··· Passage shown
Personal information
- Born: 7 March 1988 (age 37) Ferrara, Italy
- Nationality: Italian
- Listed height: 2.05 m (6 ft 9 in)
- Listed weight: 107 kg (236 lb)

Career information
- Playing career: 2006–present

Career history
- 2006–2011: Basket Ferrara
- 2011–2014: Sutor Montegranaro
- 2014–2016: Virtus Bologna
- 2016–2018: Auxilium Torino
- 2018–2022: Reyer Venezia
- 2022–2024: Victoria Libertas Pesaro
- 2024–2025: Treviso Basket

Career highlights
- Italian Cup champion (2018);

= Valerio Mazzola =

Italian basketball player (born 1988)

Valerio Mazzola (born 7 March 1988) is an Italian basketball player who last played for Treviso Basket of the Lega Basket Serie A. He is a 6 ft 9 in (2.05 m) power forward and center.
······
● **Tasks to perform**
(1) Summarize the Valerio Mazzola profile in two sentences.
(2) Extend the Valerio Mazzola profile, starting after its last sentence.
··· Entries provided
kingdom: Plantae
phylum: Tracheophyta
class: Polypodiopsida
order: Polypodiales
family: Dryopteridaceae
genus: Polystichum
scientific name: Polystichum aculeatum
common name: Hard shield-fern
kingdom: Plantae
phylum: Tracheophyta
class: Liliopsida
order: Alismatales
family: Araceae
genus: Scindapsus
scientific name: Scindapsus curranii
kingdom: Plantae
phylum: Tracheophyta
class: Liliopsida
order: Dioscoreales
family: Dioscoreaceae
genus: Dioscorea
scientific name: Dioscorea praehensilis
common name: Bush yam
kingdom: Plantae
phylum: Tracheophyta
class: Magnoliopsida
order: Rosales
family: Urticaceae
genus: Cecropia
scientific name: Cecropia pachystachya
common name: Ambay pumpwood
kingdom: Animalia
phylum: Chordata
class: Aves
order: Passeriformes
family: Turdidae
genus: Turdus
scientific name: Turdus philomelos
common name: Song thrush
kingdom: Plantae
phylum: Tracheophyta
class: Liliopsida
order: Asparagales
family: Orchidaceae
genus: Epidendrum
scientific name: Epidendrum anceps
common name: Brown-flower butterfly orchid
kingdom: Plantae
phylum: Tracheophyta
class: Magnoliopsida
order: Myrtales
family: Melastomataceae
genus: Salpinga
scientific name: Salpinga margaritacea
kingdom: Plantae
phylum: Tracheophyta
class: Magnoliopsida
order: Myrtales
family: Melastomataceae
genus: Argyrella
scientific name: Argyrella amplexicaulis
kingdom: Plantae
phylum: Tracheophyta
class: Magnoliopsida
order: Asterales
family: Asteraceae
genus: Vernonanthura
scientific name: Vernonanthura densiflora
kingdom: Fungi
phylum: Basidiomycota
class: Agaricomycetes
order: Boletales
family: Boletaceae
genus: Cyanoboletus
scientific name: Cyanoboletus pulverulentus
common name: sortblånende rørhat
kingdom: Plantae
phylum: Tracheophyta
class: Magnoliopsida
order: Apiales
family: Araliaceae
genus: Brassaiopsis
······
● **Answers by item**
(1) Valerio Mazzola, born in Ferrara, Italy, on 7 March 1988, is an Italian basketball player listed at 2.05 m (6 ft 9 in) who plays power forward and center. He last played for Treviso Basket of the Lega Basket Serie A, after spells with clubs including Basket Ferrara, Sutor Montegranaro, Virtus Bologna, Auxilium Torino, Reyer Venezia and Victoria Libertas Pesaro, and he won the Italian Cup in 2018.

(2)
==Professional career==
On 28 March 2011 Valerio Mazzola signed with Sutor Basket Montegranaro in Lega Basket Serie A.

On 4 August 2014 Mazzola signed with the LBA club Virtus Bologna.

On 4 July 2016 he went to Turin to play with Auxilium Torino.

On 18 July 2018 Mazzola signed a deal with Reyer Venezia. He signed a multi-year contract extension with the team on 20 June 2020.

On 1 July 2022 he signed with Victoria Libertas Pesaro of the Italian Lega Basket Serie A (LBA).

On 15 June 2024 he signed with Treviso Basket of the Lega Basket Serie A.